Try it
All of the data that follows is to be printed exactly, without pictures.

━━━━━━━━━━

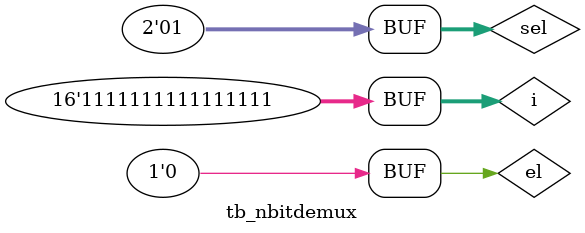
<source format=v>
module tb_nbitdemux;
reg [15:0]i;
reg el;
reg [1:0]sel;
wire [15:0]y1,y2,y3,y4;
nbitdemux dut(i,sel,el,y1,y2,y3,y4);

initial 
begin
$monitor($time,"input data = %h, sel=%d output %b %b %b %b ",i,sel,y1,y2,y3,y4);
el=1'b0;
i=16'hffff;
//#5 sel=2'b00;
#5 sel=2'b01;
//#5 sel=2'b10;
//#5 sel=2'b11;
 end
endmodule

</source>
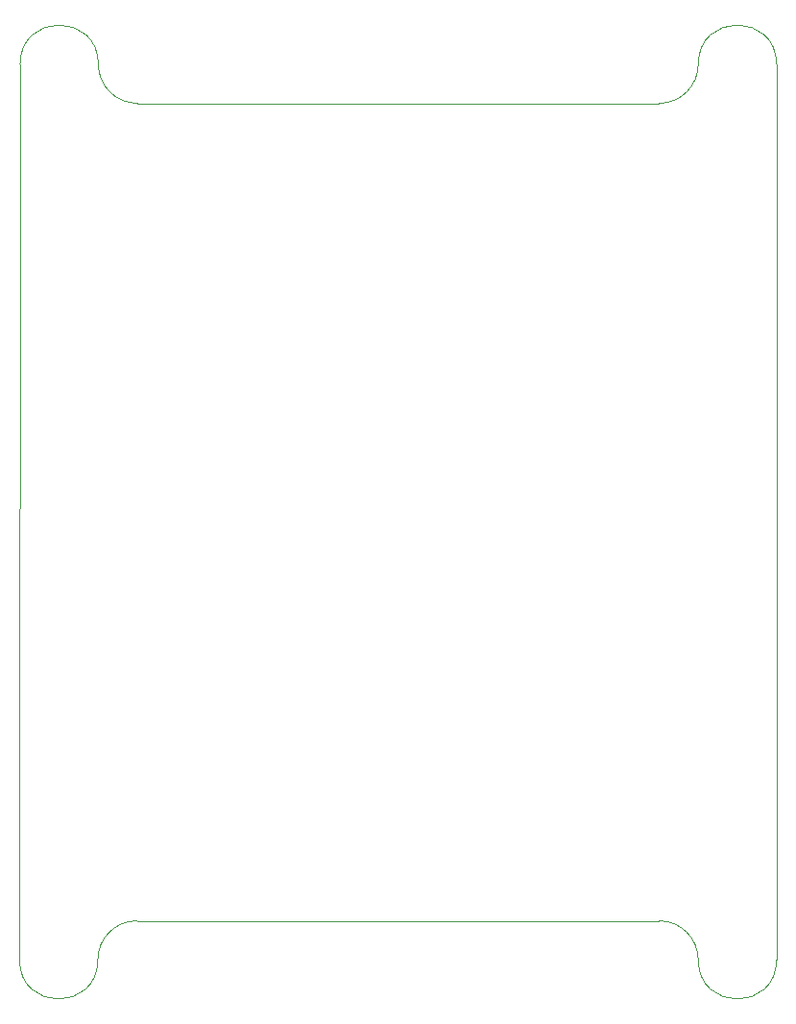
<source format=gko>
G04 Layer: BottomSilkscreenLayer*
G04 EasyEDA v6.5.25, 2024-03-20 21:11:36*
G04 Gerber Generator version 0.2*
G04 Scale: 100 percent, Rotated: No, Reflected: No *
G04 Dimensions in millimeters  *
G04 leading zeros omitted , absolute positions ,3 integer and 6 decimal *
%TF.GenerationSoftware,KiCad,Pcbnew,8.0.3*%
%TF.CreationDate,2024-07-16T23:41:30+08:00*%
%TF.ProjectId,mspm0,6d73706d-302e-46b6-9963-61645f706362,rev?*%
%TF.SameCoordinates,Original*%
%TF.FileFunction,Profile,NP*%
%FSLAX46Y46*%
G04 Gerber Fmt 4.6, Leading zero omitted, Abs format (unit mm)*
G04 Created by KiCad (PCBNEW 8.0.3) date 2024-07-16 23:41:30*
%MOMM*%
%LPD*%
G01*
G04 APERTURE LIST*
%TA.AperFunction,Profile*%
%ADD10C,0.100000*%
%TD*%
G04 APERTURE END LIST*
D10*
X184050000Y-106600000D02*
G75*
G02*
X177150000Y-106600000I-3450000J0D01*
G01*
X177150000Y-27650000D02*
G75*
G02*
X184050000Y-27650000I3450000J-1D01*
G01*
X117350000Y-27650000D02*
G75*
G02*
X124250000Y-27650000I3450000J-1D01*
G01*
X177150000Y-27650000D02*
G75*
G02*
X173700000Y-31100000I-3450000J0D01*
G01*
X124200000Y-106600000D02*
G75*
G02*
X117300000Y-106600000I-3450000J0D01*
G01*
X127700000Y-31100000D02*
X173700000Y-31100000D01*
X124200000Y-106600000D02*
G75*
G02*
X127650000Y-103150000I3450000J0D01*
G01*
X173700000Y-103150000D02*
G75*
G02*
X177150000Y-106600000I0J-3450000D01*
G01*
X184050000Y-27650000D02*
X184050000Y-106600000D01*
X127700000Y-31100000D02*
G75*
G02*
X124250000Y-27650000I0J3450000D01*
G01*
X173700000Y-103150000D02*
X127650000Y-103150000D01*
X117350000Y-27650000D02*
X117300000Y-106600000D01*
M02*

</source>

━━━━━━━━━━

Completed exercise
<source format=v>
module tb_nbitdemux;
reg [15:0]i;
reg el;
reg [1:0]sel;
wire [15:0]y1,y2,y3,y4;
nbitdemux dut(i,sel,el,y1,y2,y3,y4);

initial 
begin
$monitor($time,"input data = %h, sel=%d output %b %b %b %b ",i,sel,y1,y2,y3,y4);
el=1'b0;
i=16'hffff;
//#5 sel=2'b00;
#5 sel=2'b01;
//#5 sel=2'b10;
//#5 sel=2'b11;
 end
endmodule

</source>
<source format=gko>
G04 Layer: BottomSilkscreenLayer*
G04 EasyEDA v6.5.25, 2024-03-20 21:11:36*
G04 Gerber Generator version 0.2*
G04 Scale: 100 percent, Rotated: No, Reflected: No *
G04 Dimensions in millimeters  *
G04 leading zeros omitted , absolute positions ,3 integer and 6 decimal *
%TF.GenerationSoftware,KiCad,Pcbnew,8.0.3*%
%TF.CreationDate,2024-07-16T23:41:30+08:00*%
%TF.ProjectId,mspm0,6d73706d-302e-46b6-9963-61645f706362,rev?*%
%TF.SameCoordinates,Original*%
%TF.FileFunction,Profile,NP*%
%FSLAX46Y46*%
G04 Gerber Fmt 4.6, Leading zero omitted, Abs format (unit mm)*
G04 Created by KiCad (PCBNEW 8.0.3) date 2024-07-16 23:41:30*
%MOMM*%
%LPD*%
G01*
G04 APERTURE LIST*
%TA.AperFunction,Profile*%
%ADD10C,0.100000*%
%TD*%
G04 APERTURE END LIST*
D10*
X184050000Y-106600000D02*
G75*
G02*
X177150000Y-106600000I-3450000J0D01*
G01*
X177150000Y-27650000D02*
G75*
G02*
X184050000Y-27650000I3450000J-1D01*
G01*
X117350000Y-27650000D02*
G75*
G02*
X124250000Y-27650000I3450000J-1D01*
G01*
X177150000Y-27650000D02*
G75*
G02*
X173700000Y-31100000I-3450000J0D01*
G01*
X124200000Y-106600000D02*
G75*
G02*
X117300000Y-106600000I-3450000J0D01*
G01*
X127700000Y-31100000D02*
X173700000Y-31100000D01*
X124200000Y-106600000D02*
G75*
G02*
X127650000Y-103150000I3450000J0D01*
G01*
X173700000Y-103150000D02*
G75*
G02*
X177150000Y-106600000I0J-3450000D01*
G01*
X184050000Y-27650000D02*
X184050000Y-106600000D01*
X127700000Y-31100000D02*
G75*
G02*
X124250000Y-27650000I0J3450000D01*
G01*
X173700000Y-103150000D02*
X127650000Y-103150000D01*
X117350000Y-27650000D02*
X117300000Y-106600000D01*
M02*

</source>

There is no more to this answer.